Data to examine START
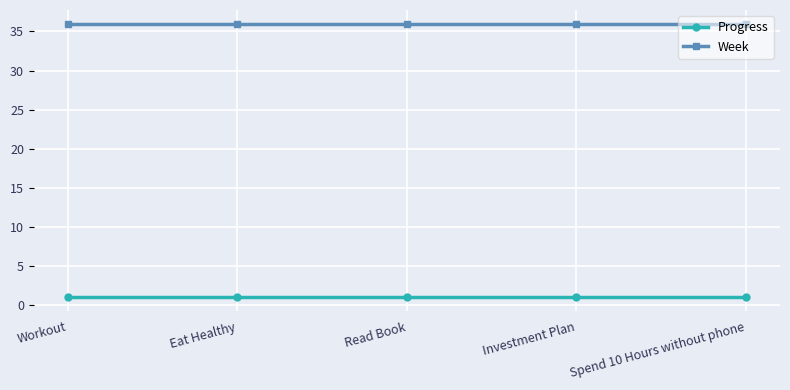

Rank the series by their maximum value, from lowest to highest.

Progress, Week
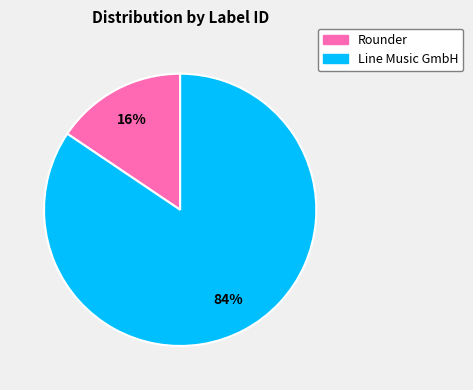

Is there any slice that represents more than half of the pie?

Yes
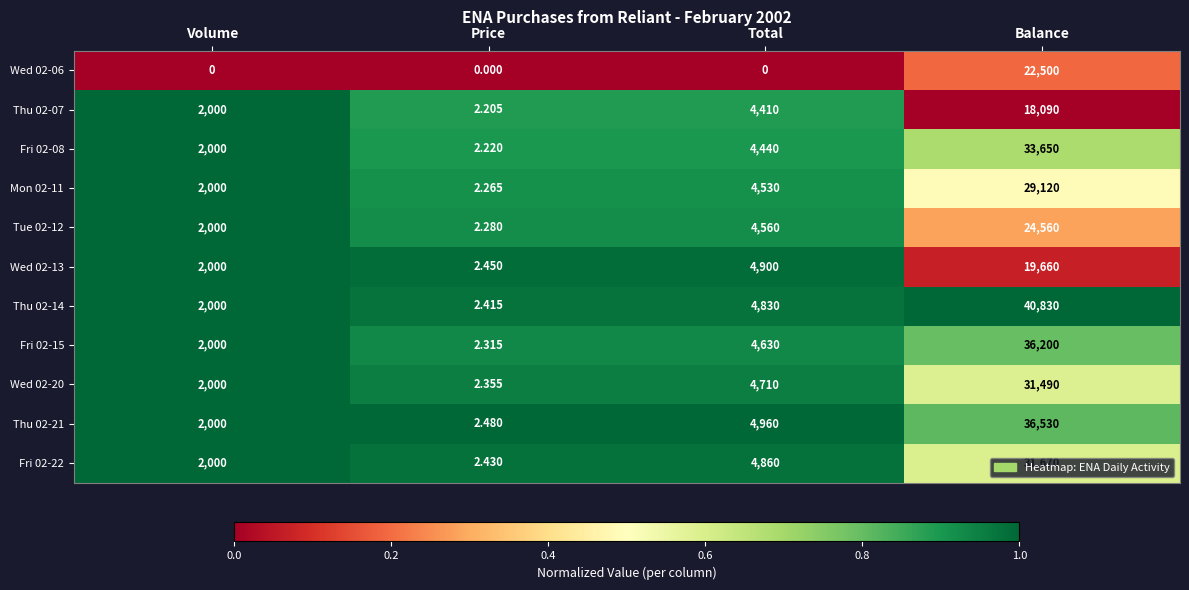

Rank the categories by Wed 02-20 value from highest to lowest.

Balance, Total, Volume, Price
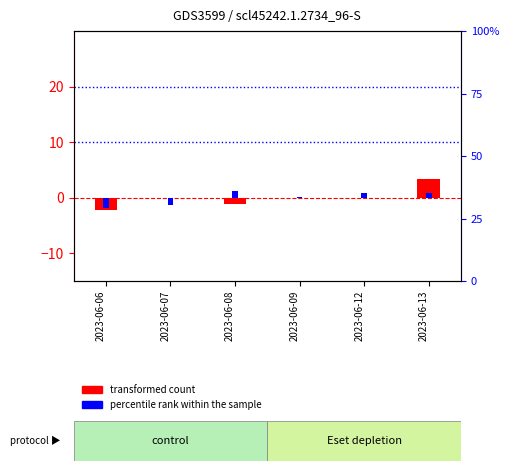

What is the difference between the highest and lowest values at 2023-06-13?

2.5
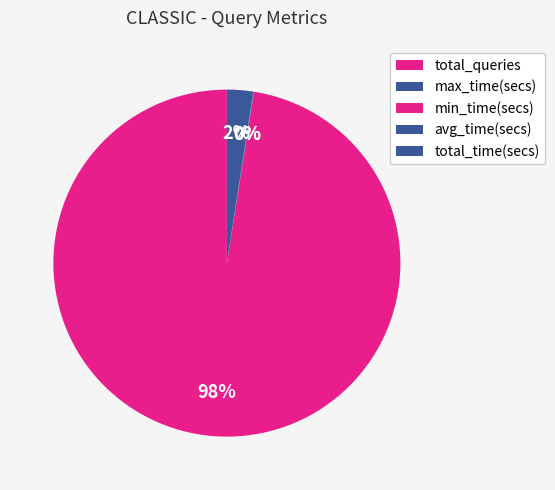

Is it true that total_queries is 98% of the pie?

True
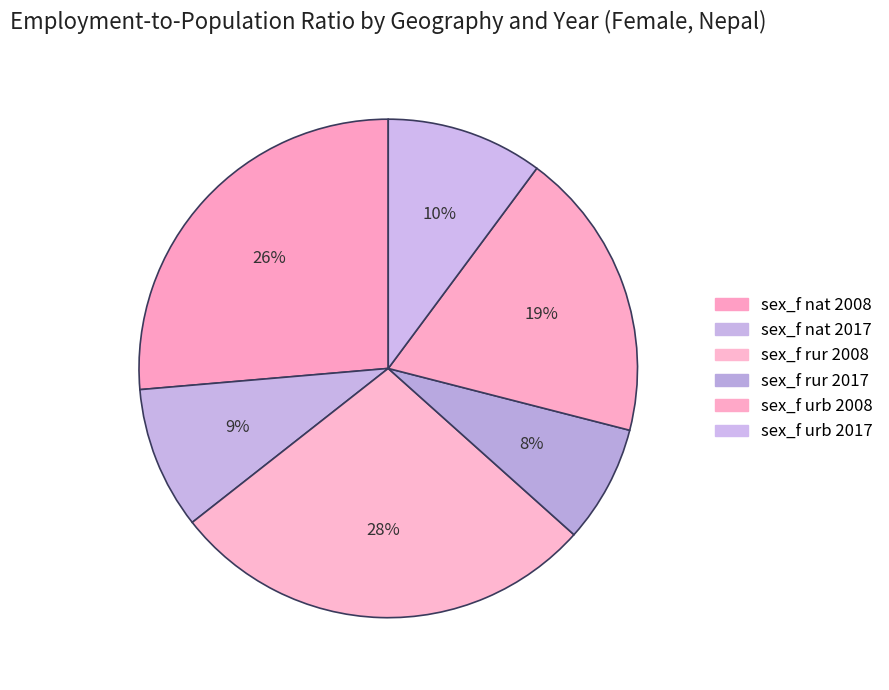

Which category has the smallest portion of the pie?

sex_f rur 2017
Data to examine END
◆ **Brief**
Change each "pie" in the records to "donut" and write the records out again with nothing else altered, leaving out the pictures.

◆ **Answer area**
Rank the series by their maximum value, from lowest to highest.

Progress, Week

Is there any slice that represents more than half of the donut?

Yes

Rank the categories by Wed 02-20 value from highest to lowest.

Balance, Total, Volume, Price

What is the difference between the highest and lowest values at 2023-06-13?

2.5

Is it true that total_queries is 98% of the donut?

True

Which category has the smallest portion of the donut?

sex_f rur 2017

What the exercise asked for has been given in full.